## ASSIGNMENT
Everything in the listing below must be reproduced exactly, apart from its images.

## STORED DATA
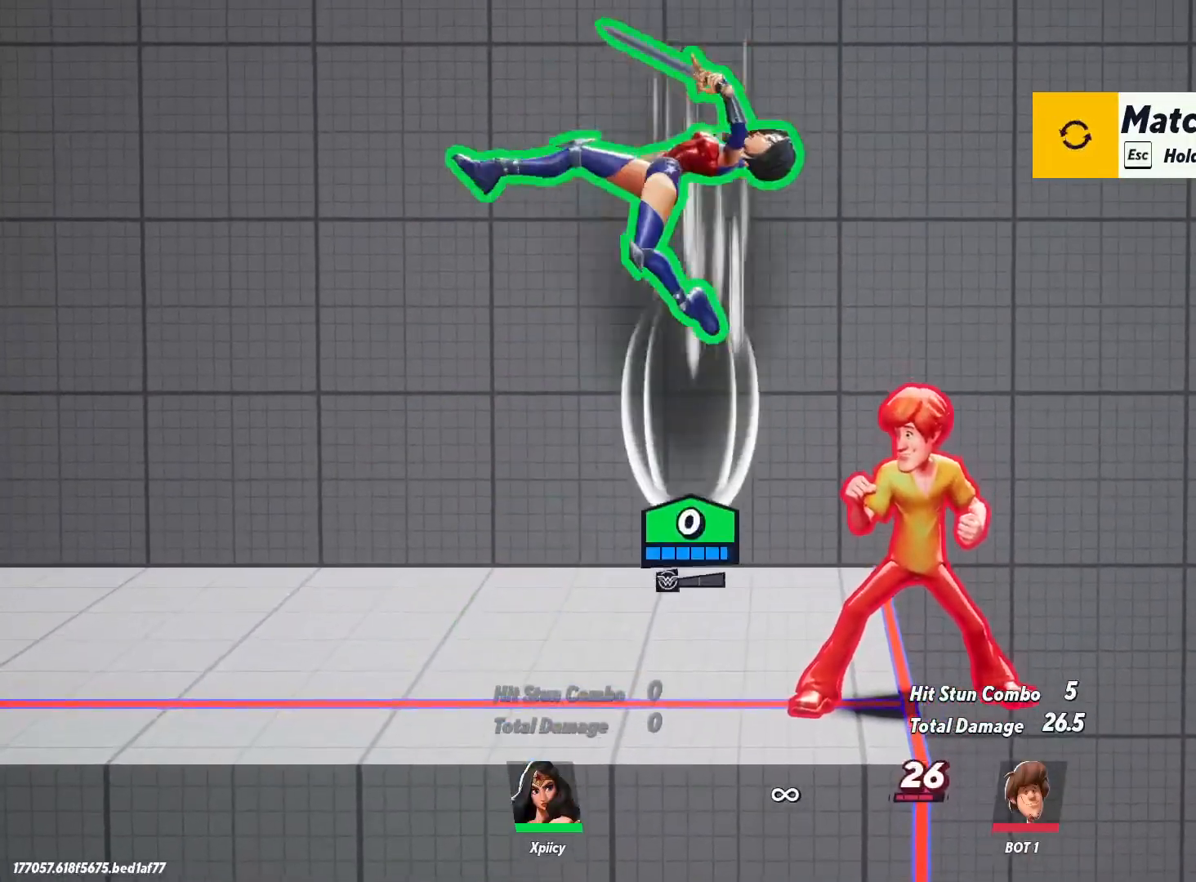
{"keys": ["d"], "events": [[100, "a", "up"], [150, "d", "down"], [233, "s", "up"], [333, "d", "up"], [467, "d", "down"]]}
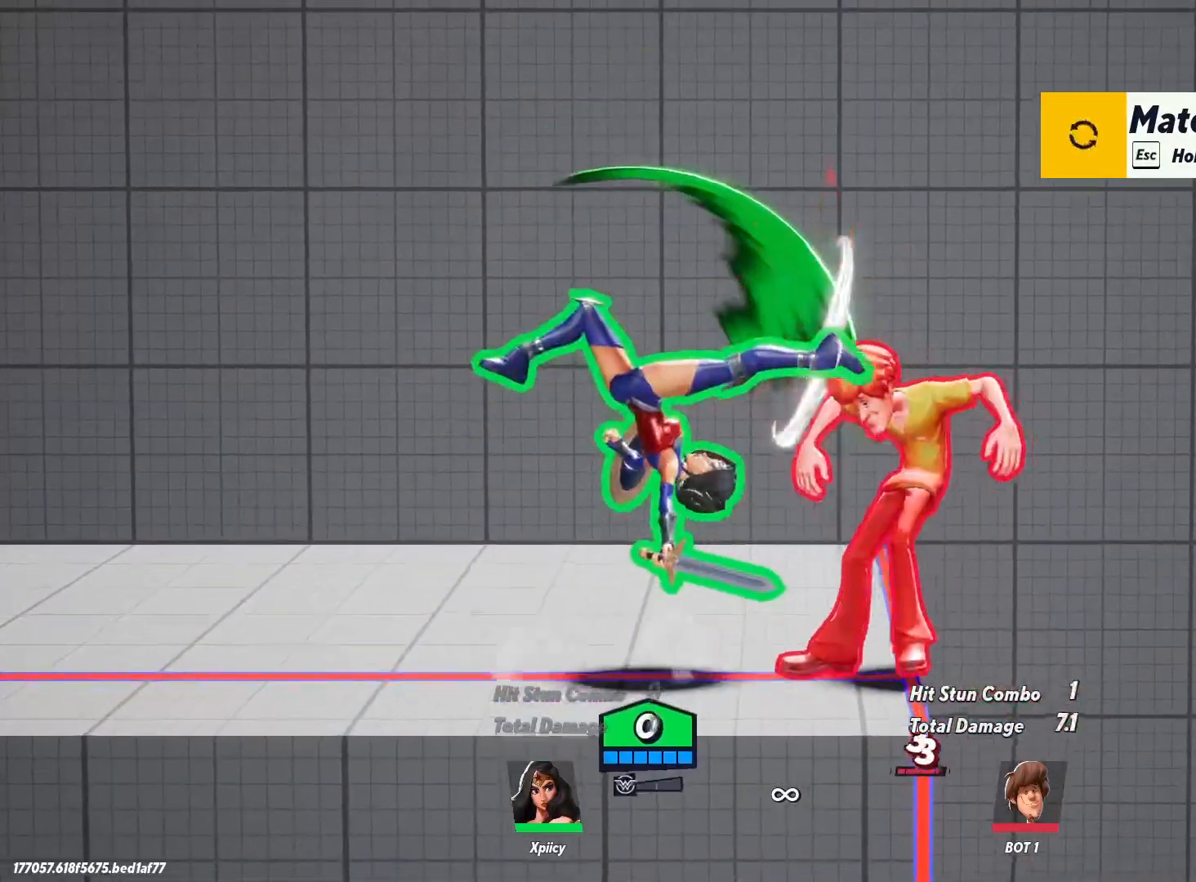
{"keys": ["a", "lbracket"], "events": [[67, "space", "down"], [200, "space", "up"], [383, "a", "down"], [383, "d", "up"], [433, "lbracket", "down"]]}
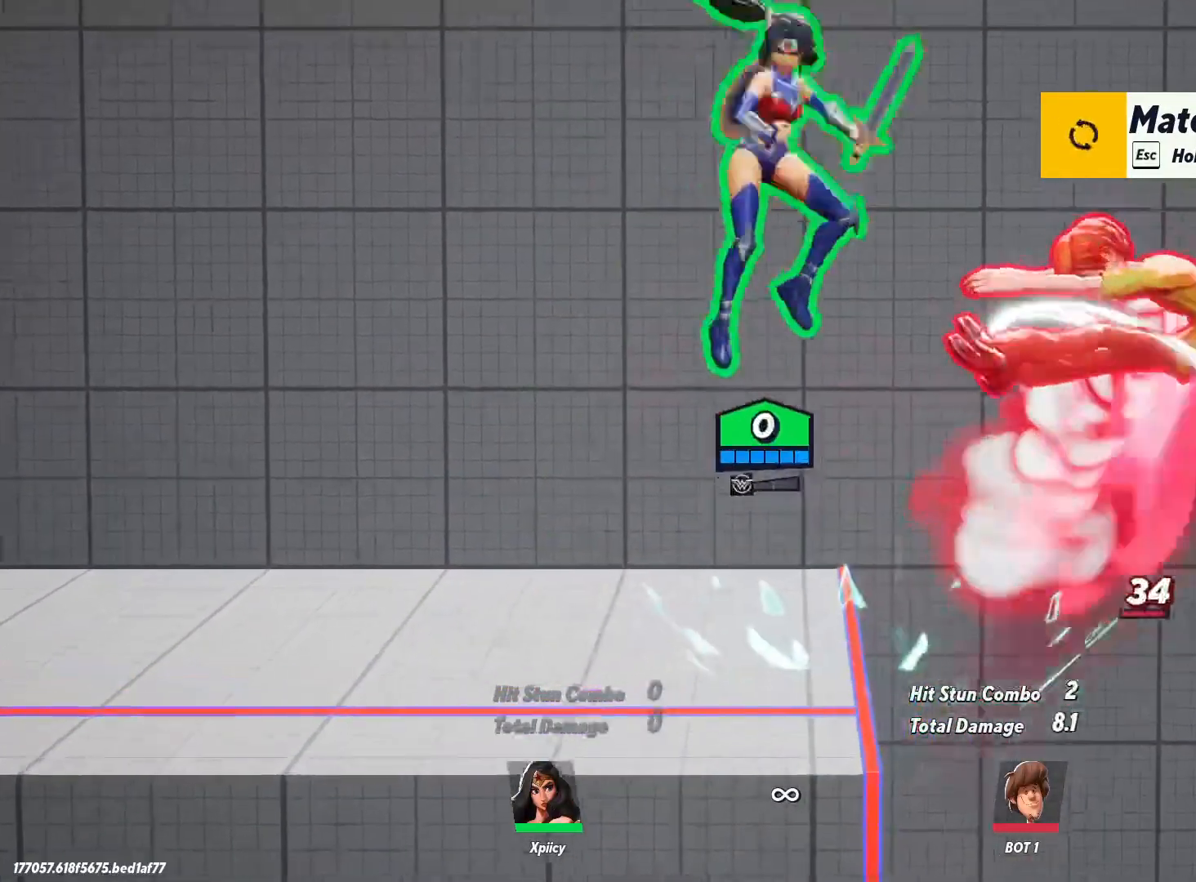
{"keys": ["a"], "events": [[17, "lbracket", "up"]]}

## RESPONSE TO THE EXERCISE
{"keys": ["d"], "events": [[100, "a", "up"], [150, "d", "down"], [233, "s", "up"], [333, "d", "up"], [467, "d", "down"]]}
{"keys": ["a", "lbracket"], "events": [[67, "space", "down"], [200, "space", "up"], [383, "a", "down"], [383, "d", "up"], [433, "lbracket", "down"]]}
{"keys": ["a"], "events": [[17, "lbracket", "up"]]}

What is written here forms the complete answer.